Sadly, no one seemed to notice. No one recognized the signs. The people most likely to notice didn’t see me enough or I avoided the conversation. I was so devastated by where my life had landed and felt shame and guilt for having brought it on myself. I invited him! I welcomed him! Most of the people I was around those days were his friends, who could care less how I was treated or how I felt. I supported their drinking and late nights. I fed them and provided a place to crash when they had no where else to go. I took care of his son when he couldn’t be bothered. I never felt more alone than when I was his girlfriend.
I didn’t notice it happening until I was well into the throes of his abuse. The changes from doting boyfriend to abusive boyfriend are subtle at first. The truth is, I wouldn’t have called it abuse back then. He never physically hurt me. Towards the end, I sensed that was coming though. His anger eventually lead him to throw things past my cowering body, or punch walls behind my head. I knew it would happen and somewhere in my mind I had drawn the line at that. I finally mustered the strength to break up with him. I left his stuff outside when was on a job and changed the locks. It worked for a bit. Like most people who suffer abuse of any sort, I returned to scene of the crime.
He wooed me briefly with pleas for forgiveness and showers of love and devotion. We dated again for a short time, but the abusive tendencies returned (as I should have known) pretty quickly and I had the strength to end it for good. I’m proud to say that I’ve never laid on eyes on him again.

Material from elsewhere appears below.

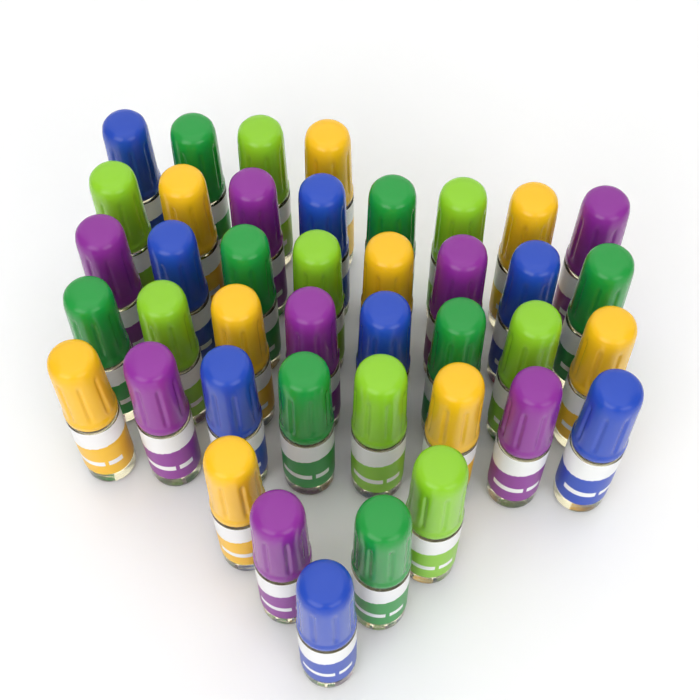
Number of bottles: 41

It took a lot of time for me to find myself after that. I had no idea who I was anymore outside of that relationship. Dating sounded terrifying. I needed to get to a place where I could trust myself to make good choices. I threw myself into work and built a solid career that involved a lot of international travel, both of which help me build new confidence, acceptance and value to my life. I made new friends who had nothing to do with my life with him, who helped me to see myself as a worthy, bright, cared for and caring friend. I wrote a lot to sort through how I felt about what I’d been through and tried to understand how I let it happen. I worked to get my finances straightened out and to just enjoy my life again. To breathe again.
I am blessed that this experience was just a chapter in my book of life. It wasn’t a pattern. It was an eye-opening, devastating chapter that led me to make some needed changes, to work to better understand myself and to find acceptance of myself. I’ve made a lot of strides in doing so, but I recognize that I will always be a work in progress, and that’s okay. I still falter, am occasionally reactive out of insecurity, and sometimes suffer from self-doubt, but I see it now and I make effort to be gentler and kinder to myself and to others, and try to cop to my bad behavior.
I was blessed to meet my husband when I was a much healthier self in my early thirties. We’ve been together for almost 24 years (married for almost 22). He sees me for all that I am, the good, the bad and everything in between. We each carry our own baggage, and understand that we have to work together to keep our relationship thriving. It’s worth every effort even though it does shine light on things neither of us is proud of, but in some ways that’s what keeps us both in balance, as a couple, and as individuals.